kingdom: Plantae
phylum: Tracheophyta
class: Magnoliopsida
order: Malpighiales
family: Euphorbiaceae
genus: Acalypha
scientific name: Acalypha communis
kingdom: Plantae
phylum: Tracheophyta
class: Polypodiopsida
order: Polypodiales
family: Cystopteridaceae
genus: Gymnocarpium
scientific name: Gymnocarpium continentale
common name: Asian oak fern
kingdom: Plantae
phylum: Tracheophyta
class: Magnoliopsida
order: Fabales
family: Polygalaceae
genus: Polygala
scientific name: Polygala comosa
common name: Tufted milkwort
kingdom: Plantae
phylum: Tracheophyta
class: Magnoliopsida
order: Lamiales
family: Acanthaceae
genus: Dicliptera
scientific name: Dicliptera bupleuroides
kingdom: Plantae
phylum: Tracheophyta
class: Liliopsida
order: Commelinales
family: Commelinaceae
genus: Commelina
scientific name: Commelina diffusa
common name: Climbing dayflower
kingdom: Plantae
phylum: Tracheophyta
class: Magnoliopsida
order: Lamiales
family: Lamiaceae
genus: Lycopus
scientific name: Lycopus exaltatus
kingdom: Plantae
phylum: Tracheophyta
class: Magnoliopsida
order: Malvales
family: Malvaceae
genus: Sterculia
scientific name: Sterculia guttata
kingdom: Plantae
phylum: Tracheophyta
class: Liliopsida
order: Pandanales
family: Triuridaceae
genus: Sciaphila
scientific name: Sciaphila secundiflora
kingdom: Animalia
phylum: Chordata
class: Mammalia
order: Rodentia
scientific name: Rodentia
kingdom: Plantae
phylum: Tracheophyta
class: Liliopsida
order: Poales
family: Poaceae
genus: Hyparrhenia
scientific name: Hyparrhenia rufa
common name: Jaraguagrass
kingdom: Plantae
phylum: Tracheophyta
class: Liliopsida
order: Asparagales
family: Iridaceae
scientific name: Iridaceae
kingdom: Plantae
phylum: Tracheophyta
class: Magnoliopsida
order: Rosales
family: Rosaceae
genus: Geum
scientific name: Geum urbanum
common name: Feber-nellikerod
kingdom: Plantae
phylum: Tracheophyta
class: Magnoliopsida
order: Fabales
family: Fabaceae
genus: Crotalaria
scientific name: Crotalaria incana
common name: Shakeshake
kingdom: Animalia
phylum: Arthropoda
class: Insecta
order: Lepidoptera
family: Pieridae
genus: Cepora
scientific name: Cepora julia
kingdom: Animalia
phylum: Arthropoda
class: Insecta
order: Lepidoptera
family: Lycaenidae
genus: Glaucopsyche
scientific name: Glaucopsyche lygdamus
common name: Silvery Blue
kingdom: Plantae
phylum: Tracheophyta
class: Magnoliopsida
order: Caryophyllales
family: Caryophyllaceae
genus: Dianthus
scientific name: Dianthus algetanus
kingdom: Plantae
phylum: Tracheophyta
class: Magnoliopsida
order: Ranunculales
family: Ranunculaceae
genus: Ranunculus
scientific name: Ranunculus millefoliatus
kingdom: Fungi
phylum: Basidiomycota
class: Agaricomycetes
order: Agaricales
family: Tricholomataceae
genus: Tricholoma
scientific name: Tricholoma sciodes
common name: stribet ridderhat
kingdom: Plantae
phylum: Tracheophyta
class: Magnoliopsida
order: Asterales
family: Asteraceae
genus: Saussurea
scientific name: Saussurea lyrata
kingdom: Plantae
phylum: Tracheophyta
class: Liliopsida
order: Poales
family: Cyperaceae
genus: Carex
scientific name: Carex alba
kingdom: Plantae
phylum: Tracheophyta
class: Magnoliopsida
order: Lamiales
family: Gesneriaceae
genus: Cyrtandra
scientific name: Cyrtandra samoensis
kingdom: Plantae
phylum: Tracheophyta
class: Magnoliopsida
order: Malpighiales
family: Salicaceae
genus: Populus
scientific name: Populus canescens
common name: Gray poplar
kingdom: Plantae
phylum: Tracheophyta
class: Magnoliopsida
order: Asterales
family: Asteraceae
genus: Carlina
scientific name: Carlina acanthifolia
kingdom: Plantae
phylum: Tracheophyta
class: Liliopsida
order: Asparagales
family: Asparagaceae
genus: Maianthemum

• **Prompt**: Please write out only the part that opens with the line containing "genus: Glaucopsyche" and closes with the line containing "scientific name: Populus canescens", replacing "scientific name" with "species" and changing nothing else.

• **Written response**:
genus: Glaucopsyche
species: Glaucopsyche lygdamus
common name: Silvery Blue
kingdom: Plantae
phylum: Tracheophyta
class: Magnoliopsida
order: Caryophyllales
family: Caryophyllaceae
genus: Dianthus
species: Dianthus algetanus
kingdom: Plantae
phylum: Tracheophyta
class: Magnoliopsida
order: Ranunculales
family: Ranunculaceae
genus: Ranunculus
species: Ranunculus millefoliatus
kingdom: Fungi
phylum: Basidiomycota
class: Agaricomycetes
order: Agaricales
family: Tricholomataceae
genus: Tricholoma
species: Tricholoma sciodes
common name: stribet ridderhat
kingdom: Plantae
phylum: Tracheophyta
class: Magnoliopsida
order: Asterales
family: Asteraceae
genus: Saussurea
species: Saussurea lyrata
kingdom: Plantae
phylum: Tracheophyta
class: Liliopsida
order: Poales
family: Cyperaceae
genus: Carex
species: Carex alba
kingdom: Plantae
phylum: Tracheophyta
class: Magnoliopsida
order: Lamiales
family: Gesneriaceae
genus: Cyrtandra
species: Cyrtandra samoensis
kingdom: Plantae
phylum: Tracheophyta
class: Magnoliopsida
order: Malpighiales
family: Salicaceae
genus: Populus
species: Populus canescens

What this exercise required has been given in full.